Dawn Reader

Dawn Reader
from Open Door Coffee Co.; Hudson, OH; Oct. 26, 2016

Monday, September 10, 2012

What's a Metaphor For?

Princeton NJ
YMCA-YWCA
Regular readers (reader?) of this blog already know that I've been reading the works of John O'Hara this year--and visiting sites related to his life--and death.  I have actually finished reading his complete works and am now chasing down a few last things before I write a long essay about his life and career.

Among those Last Things was this: O'Hara lived his last fifteen years or so in Princeton, NJ, where he died in 1970 in his house ("Linebrook") on Pretty Brook Road out in Princeton Twp., a house I visited and photographed last fall (it's now occupied by a Princeton philosophy professor, who was very accommodating).  Anyway, when I got home from my Princeton visit last fall, I read some of the biographical materials about O'Hara that I'd never read before.  And one of them set my teeth a-gnashing and my lips a-cursing (PG-13, of course).

It seems that in the Princeton YMCA (59 Paul Robeson Place) is a bust of O'Hara that sits in the John O'Hara Reading Room.  So ... guess what that meant?  Another trip to Princeton.  (I also wanted to see the Princeton U Chapel, where they held the memorial service for him in 1970.)

So ... after helping my mom spend her 93rd birthday yesterday, we headed home via Princeton, found Paul Robeson Place, found the YMCA, which shares buildings with the YWCA (sounds cool to me!), and walked inside looking for the O'Hara Reading Room.

No luck.

I asked one of the secretaries.  A shrug.  A weird look.  What the ...?

Meanwhile, Joyce had found a young woman named Nicole who'd worked there awhile, and she remembered the bust but told us the Reading Room long ago surrendered its identity so that they could expand the teaching facilities.  She had an idea where the bust might be.  And--yes!--there it was ...

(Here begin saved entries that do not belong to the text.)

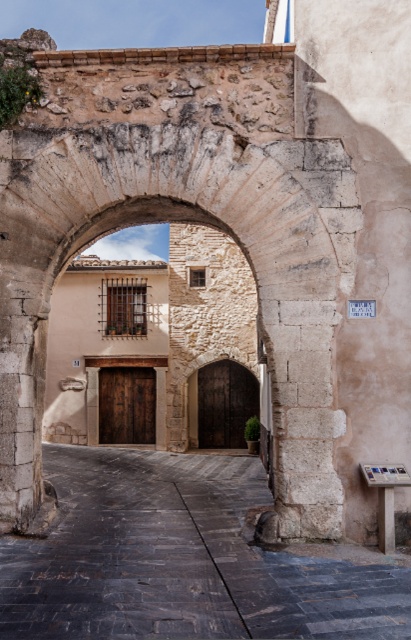
You are a tourist standing in front of the historic site. You see the stone archway at center and the dark stone alley at center. Which object is located above the other?

The stone archway at center is positioned over the dark stone alley at center, so the stone archway at center is above the dark stone alley at center.

You are a painter standing at the entrance of the courtyard. You want to paint the stone archway at center and the dark stone alley at center. Which object should you focus on first if you want to paint the taller structure first?

The stone archway at center is taller than the dark stone alley at center, so you should focus on painting the stone archway at center first.

You are a tour guide explaining the layout of the courtyard. You mention both the stone archway at center and the dark stone alley at center. Which one is narrower in width?

The stone archway at center is smaller than the dark stone alley at center, so the stone archway at center is narrower in width.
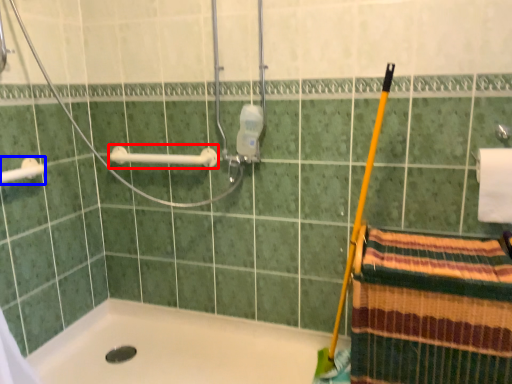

In the copy room.  The Xerox Room ... whatever you want to call it.  Perched up on a shelf with some copy paper and other supplies.  No one there was really sure who O'Hara was--or what to do with the bust.

I knew.

We got her to take it down from the shelf and were surprised to discover it's made of plaster, not bronze.  Very, very light.  I posed with it (see below).

Then Nicole showed us the room that used to be the Reading Room.  She said we couldn't take pictures, though, because children were there, and we didn't want to creep them out.  I understood ... believe me.

But when we went there, the children had not yet arrived.  So ... another picture!  Oh, and in another room was the original sign: John O'Hara Reading Room, still affixed to a wall for no apparent reason.

Driving away later, we marveled at the wonder of the metaphor: John O'Hara, a writer who once won the National Book Award for Fiction, a writer who still has published more stories in the New Yorker than anyone else, a writer whose stories formed the core of the Broadway hit Pal Joey, a writer whose novel Butterfield 8 became a film starring Elizabeth Taylor, who won an Oscar for her performance, a writer whose books soared straight from the printing press to the best-seller lists--for decades, a writer who, in recent decades, has pretty much vanished from popular awareness, a writer whose once-prominent bust turns out to be plaster and now resides on a high shelf in the copy room of the Princeton YMCA, where no one knows who he was.  Or where he is.

Perfect.

What a metaphor! And what a gift for yet another writer who will soon try to figure out what's happened to O'Hara--and why.